Cependant, cette situation est en train de changer. « En 2023, les pays africains sont devenus des émetteurs nets de demandes d’EOI, avec un total de 888 demandes, le nombre le plus élevé depuis la création de l’Initiative Africaine », indique le rapport. Lancée en 2014 par le Forum Mondial sur la Transparence et l’Échange d’Informations à des Fins Fiscales, l’Initiative Africaine vise à renforcer la capacité des pays africains à utiliser les EOI pour réduire l’évasion fiscale et augmenter les recettes fiscales.

En 2023, au moins 19 pays africains ont utilisé les dispositifs d’EOI, contre 15 en 2022, montrant une appréciation croissante de l’importance des plateformes de transparence fiscale disponibles. Bien que les données sur les recettes supplémentaires pour chaque pays ne soient pas détaillées, le Forum Mondial a précédemment révélé que quatre pays — le Kenya, la Tunisie, l’Algérie et le Nigeria — dominent les demandes, représentant plus de 90 % de toutes les demandes émises.

Cette augmentation de l’utilisation des EOI intervient à un moment où la plupart des pays africains subissent une pression financière, les coûts de service de la dette augmentant et les subventions des pays riches diminuant. Selon le Forum Mondial, l’utilisation des EOI est un moyen crucial d’augmenter les recettes fiscales en Afrique et de lutter contre les flux financiers illicites (FFI) pour mettre fin aux crimes financiers et à l’évasion fiscale.

Progrès réalisés et initiatives en cours

En 2023, les pays africains ont généré des revenus supplémentaires grâce à des programmes de divulgation volontaire, à la mise en œuvre de mécanismes d’échange d’informations et à des enquêtes rigoureuses sur les comptes offshore. Depuis 2009, ces mesures ont permis d’augmenter considérablement les recettes fiscales, les intérêts et les pénalités, soulignant des progrès substantiels en matière de transparence fiscale à travers le continent.

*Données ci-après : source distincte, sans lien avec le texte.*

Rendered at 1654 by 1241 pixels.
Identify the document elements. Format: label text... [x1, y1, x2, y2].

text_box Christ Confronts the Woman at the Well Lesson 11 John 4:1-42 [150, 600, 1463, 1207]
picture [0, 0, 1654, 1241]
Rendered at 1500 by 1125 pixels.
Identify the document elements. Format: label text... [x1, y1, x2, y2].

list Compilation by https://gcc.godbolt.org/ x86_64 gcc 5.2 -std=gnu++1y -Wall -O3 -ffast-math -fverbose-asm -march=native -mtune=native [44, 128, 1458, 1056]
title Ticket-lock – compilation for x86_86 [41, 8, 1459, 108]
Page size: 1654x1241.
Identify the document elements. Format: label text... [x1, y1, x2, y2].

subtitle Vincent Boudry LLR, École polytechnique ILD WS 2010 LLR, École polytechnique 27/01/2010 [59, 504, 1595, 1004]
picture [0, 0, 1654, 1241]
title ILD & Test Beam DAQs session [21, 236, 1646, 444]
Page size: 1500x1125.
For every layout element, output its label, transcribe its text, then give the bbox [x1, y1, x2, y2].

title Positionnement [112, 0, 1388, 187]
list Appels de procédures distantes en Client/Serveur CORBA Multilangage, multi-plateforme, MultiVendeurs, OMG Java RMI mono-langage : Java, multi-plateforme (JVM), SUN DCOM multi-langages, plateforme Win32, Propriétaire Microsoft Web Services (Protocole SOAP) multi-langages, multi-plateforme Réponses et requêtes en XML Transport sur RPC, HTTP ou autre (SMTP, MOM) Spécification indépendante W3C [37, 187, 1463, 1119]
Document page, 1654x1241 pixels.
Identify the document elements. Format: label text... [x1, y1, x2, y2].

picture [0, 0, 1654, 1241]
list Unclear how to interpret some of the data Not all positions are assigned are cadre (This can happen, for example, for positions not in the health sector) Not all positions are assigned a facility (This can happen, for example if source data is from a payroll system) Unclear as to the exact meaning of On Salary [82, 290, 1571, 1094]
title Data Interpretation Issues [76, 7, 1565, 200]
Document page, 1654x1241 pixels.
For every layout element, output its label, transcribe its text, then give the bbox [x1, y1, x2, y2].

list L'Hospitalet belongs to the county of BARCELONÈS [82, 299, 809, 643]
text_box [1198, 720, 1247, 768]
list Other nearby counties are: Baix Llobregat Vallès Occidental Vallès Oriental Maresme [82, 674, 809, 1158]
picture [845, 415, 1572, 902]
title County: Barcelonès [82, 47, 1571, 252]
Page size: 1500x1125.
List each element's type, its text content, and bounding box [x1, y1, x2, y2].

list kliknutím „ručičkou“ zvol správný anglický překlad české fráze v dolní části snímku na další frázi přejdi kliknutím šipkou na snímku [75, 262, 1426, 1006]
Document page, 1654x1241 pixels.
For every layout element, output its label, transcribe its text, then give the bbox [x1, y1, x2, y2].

Le rapport « Transparence fiscale en Afrique 2024 » publié lors de la 15e réunion de l’Initiative Africaine à Lomé, Togo, montre que les pays africains ont collecté plus de recettes fiscales en 2023 grâce à la transparence fiscale et à l’échange d’informations que pendant les 13 années précédentes combinées. Avec 2,2 milliards d’euros de recettes supplémentaires rapportées par 7 pays africains l’année dernière, le rapport met en évidence l’importance croissante de la transparence fiscale et de la coopération internationale en matière fiscale.

Depuis 2014, 22 pays africains ont rejoint le Forum Mondial, dont 5 depuis mars 2023 (Angola, République Démocratique du Congo, Sierra Leone, Zambie et Zimbabwe). Grâce à la Convention sur l’Assistance Administrative Mutuelle en Matière Fiscale (MAAC), les pays africains ont établi plus de 3400 relations bilatérales d’échange d’informations pour favoriser la coopération fiscale, couvrant plus de 140 juridictions.

Douze pays africains se sont engagés à commencer à échanger automatiquement des informations sur les comptes financiers d’ici 2026, et 5 ont déjà commencé ces échanges automatiques. Huit des 12 pays africains pleinement évalués dans le cadre de la deuxième série de revues par les pairs de l’EOIR ont obtenu une note satisfaisante (« Conforme » ou « Largement conforme »).

Plus de 2700 agents fiscaux ont été formés à l’échange d’informations par le Secrétariat du Forum Mondial entre 2020 et 2023, y compris à travers des programmes phares tels que « Former les formateurs » et « Femmes leaders dans la transparence fiscale ».

Le rapport souligne que la coopération internationale en matière fiscale est essentielle pour lutter contre l’évasion fiscale et d’autres formes de flux financiers illicites. Les pays africains récoltent les fruits de leur investissement dans la transparence fiscale au profit de leurs populations.